How to Give Amazon SES Permission to Write to Your Amazon S3 Bucket

Question

I want my SES(AWS) can receive emails, so I follow the following tutorial, http://docs.aws.amazon.com/ses/latest/DeveloperGuide/receiving-email-getting-started-receipt-rule.html

When I am at last step - creating rule, it comes with following error, Could not write to bucket: "email-receiving"

I google and found this information on (http://docs.aws.amazon.com/ses/latest/DeveloperGuide/receiving-email-permissions.html) can fix the issue.

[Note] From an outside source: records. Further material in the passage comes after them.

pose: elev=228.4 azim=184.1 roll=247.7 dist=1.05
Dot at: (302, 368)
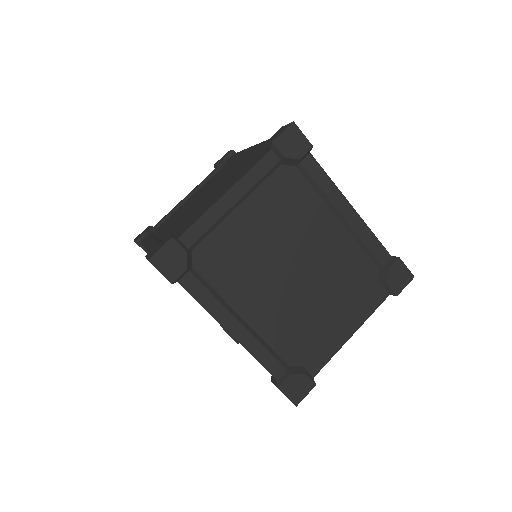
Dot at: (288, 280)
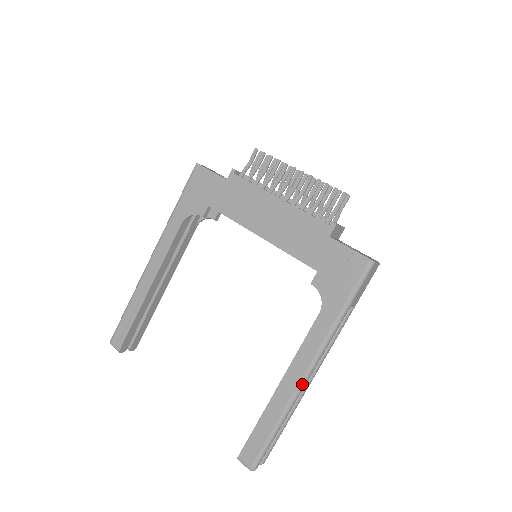
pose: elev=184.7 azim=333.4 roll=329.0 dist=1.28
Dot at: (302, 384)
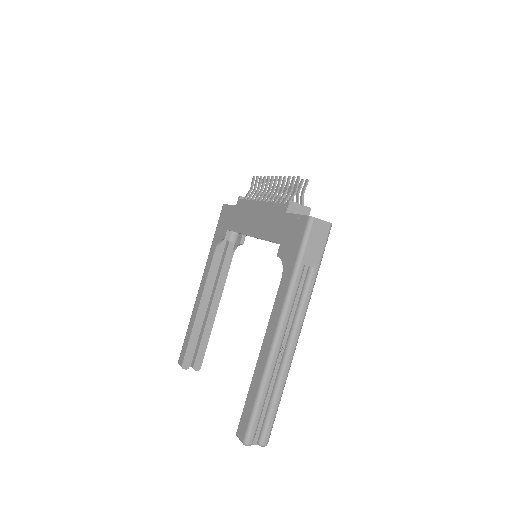
Dot at: (273, 346)
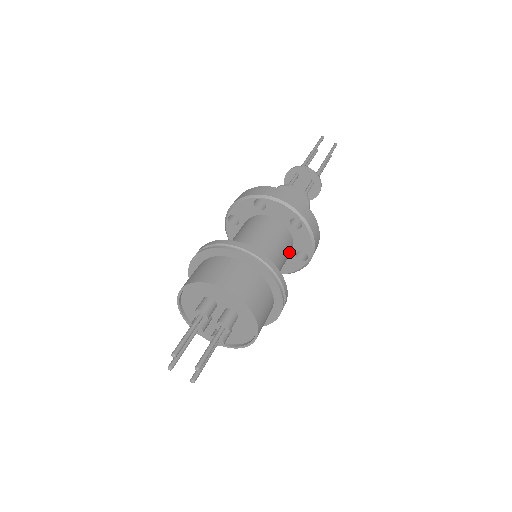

However, when adding my policy statement, it comes with an error - This policy contains the following error: Has prohibited field Principal For more information about the IAM policy grammar, see AWS IAM Policies.

My policy statement is,

{ "Version": "2012-10-17", "Statement": [ { "Sid": "GiveSESPermissionToWriteEmail", "Effect": "Allow", "Principal": { "Service": [ "ses.amazonaws.com" ] }, "Action": [ "s3:PutObject" ], "Resource": "arn:aws:s3:::mybulketname/*", "Condition": { "StringEquals": { "aws:Referer": "my12accountId" } } } ] }

If I take off

"Principal": { "Service": [ "ses.amazonaws.com" ] }

Validate policy will pass.

Thanks

Answer 1

I follow this advice but I was still having the issue. After much debugging, I realized that SES was failing to write because I had default server-side encryption (on the bucket) set to "AWS-KMS"

I did a 5 minute google search and couldn't find this incompatibility documented anywhere.

You can work around this by updating your default encryption setting on the target bucket to either "AES-256" or "None".